YOUR TASK: Repeat the data as given. Images do not go in the copy.

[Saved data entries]

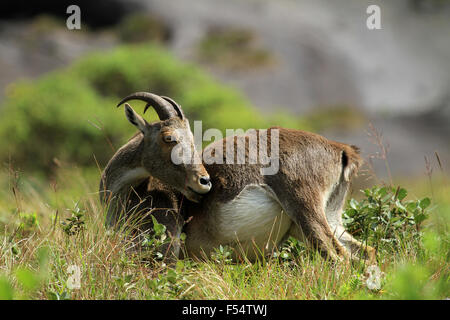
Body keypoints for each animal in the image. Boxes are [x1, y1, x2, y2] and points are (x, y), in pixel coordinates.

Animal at [101, 92, 376, 262]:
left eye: (190, 139)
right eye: (169, 137)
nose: (204, 181)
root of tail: (341, 149)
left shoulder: (168, 243)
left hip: (305, 208)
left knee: (338, 257)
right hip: (329, 217)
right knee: (366, 253)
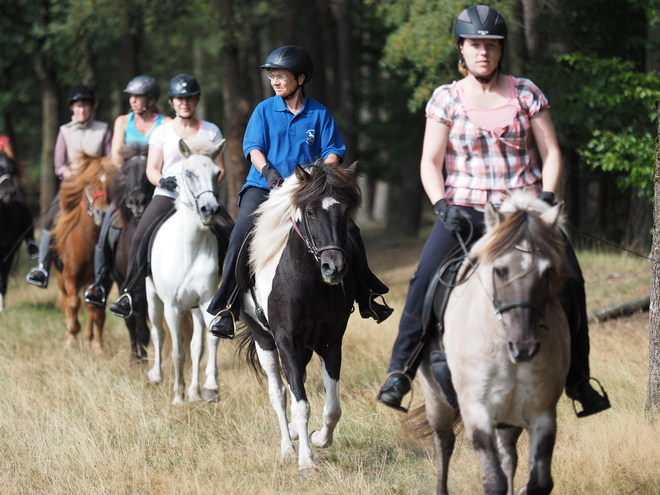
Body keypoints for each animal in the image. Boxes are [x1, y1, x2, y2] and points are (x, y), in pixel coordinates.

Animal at [51, 155, 114, 352]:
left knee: (90, 306)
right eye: (88, 182)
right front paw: (72, 333)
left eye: (111, 183)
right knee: (67, 301)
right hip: (60, 277)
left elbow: (97, 310)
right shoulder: (70, 275)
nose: (102, 213)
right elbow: (73, 303)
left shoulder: (103, 280)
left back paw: (88, 338)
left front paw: (98, 346)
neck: (88, 241)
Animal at [147, 139, 232, 404]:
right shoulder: (173, 308)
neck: (189, 249)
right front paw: (178, 396)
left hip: (194, 307)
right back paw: (157, 376)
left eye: (217, 173)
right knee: (157, 333)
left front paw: (210, 387)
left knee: (197, 347)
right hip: (153, 298)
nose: (209, 210)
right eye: (189, 173)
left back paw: (194, 392)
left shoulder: (206, 301)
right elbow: (177, 352)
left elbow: (208, 341)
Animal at [420, 193, 568, 495]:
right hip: (436, 399)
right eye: (499, 271)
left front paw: (522, 490)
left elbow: (539, 482)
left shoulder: (542, 413)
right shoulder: (476, 410)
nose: (524, 347)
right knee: (444, 443)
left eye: (547, 272)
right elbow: (494, 481)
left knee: (508, 454)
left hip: (509, 417)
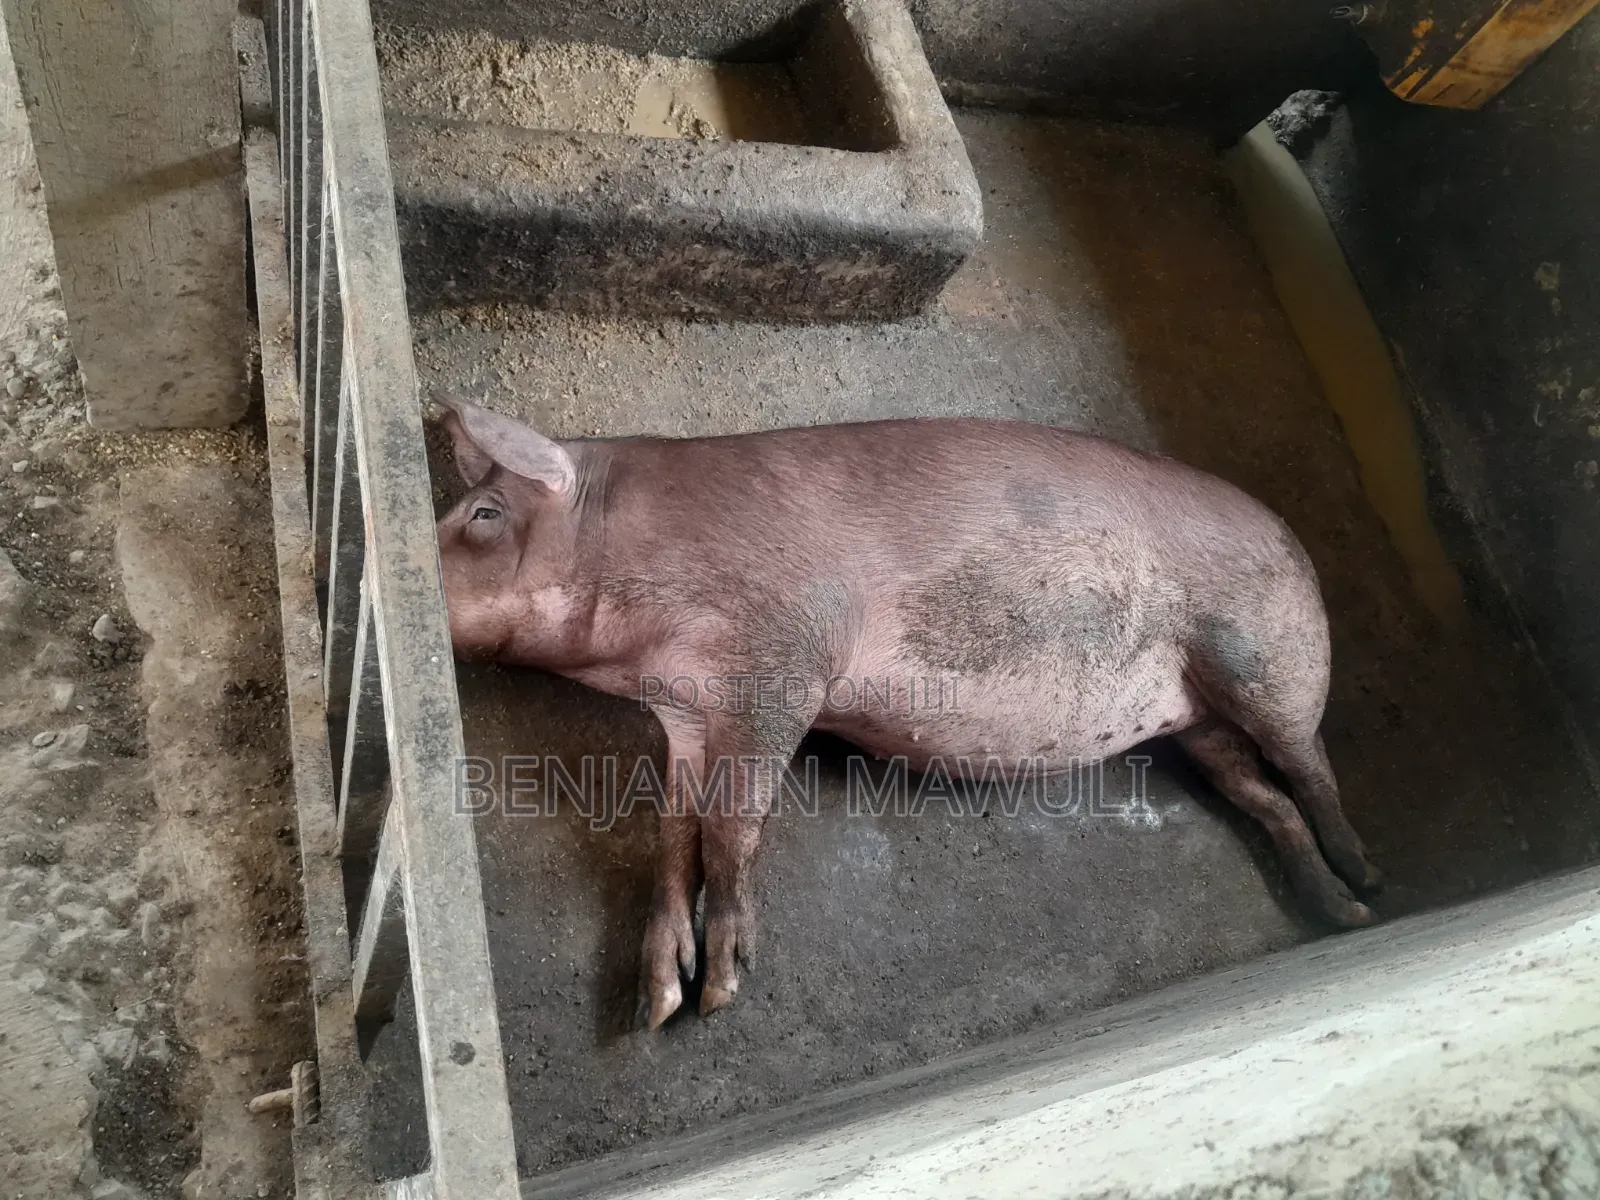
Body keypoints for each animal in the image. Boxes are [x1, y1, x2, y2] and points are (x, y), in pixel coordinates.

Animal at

RESULT OF THIS TASK:
Body keypoints for each animal in the image. Boxes are [x1, y1, x2, y2] and points are (x, y), in pixel coordinates.

Animal at [101, 92, 376, 262]:
left eye: (190, 139)
right eye: (169, 137)
nose: (204, 181)
root of tail: (341, 149)
left shoulder: (168, 243)
left hip: (305, 208)
left knee: (338, 257)
right hip: (329, 217)
right knee: (366, 253)
Body keypoints for each animal in the image. Boxes are [x1, y1, x2, y2] and points are (x, y), in pixel coordinates.

Animal at [51, 155, 114, 352]:
left knee: (90, 306)
right eye: (88, 182)
right front paw: (72, 333)
left eye: (111, 183)
right knee: (67, 301)
right hip: (60, 277)
left elbow: (97, 310)
right shoulder: (70, 275)
nose: (102, 213)
right elbow: (73, 303)
left shoulder: (103, 280)
left back paw: (88, 338)
left front paw: (98, 346)
neck: (88, 241)
Animal at [147, 139, 232, 404]:
right shoulder: (173, 308)
neck: (189, 249)
right front paw: (178, 396)
left hip: (194, 307)
right back paw: (157, 376)
left eye: (217, 173)
right knee: (157, 333)
left front paw: (210, 387)
left knee: (197, 347)
right hip: (153, 298)
nose: (209, 210)
right eye: (189, 173)
left back paw: (194, 392)
left shoulder: (206, 301)
right elbow: (177, 352)
left elbow: (208, 341)
Animal at [420, 193, 568, 495]:
right hip: (436, 399)
right eye: (499, 271)
left front paw: (522, 490)
left elbow: (539, 482)
left shoulder: (542, 413)
right shoulder: (476, 410)
nose: (524, 347)
right knee: (444, 443)
left eye: (547, 272)
right elbow: (494, 481)
left knee: (508, 454)
left hip: (509, 417)
Body keypoints for each animal in the image. Boxes are [x1, y1, x2, y2] and points are (x, y), in pixel coordinates.

Animal at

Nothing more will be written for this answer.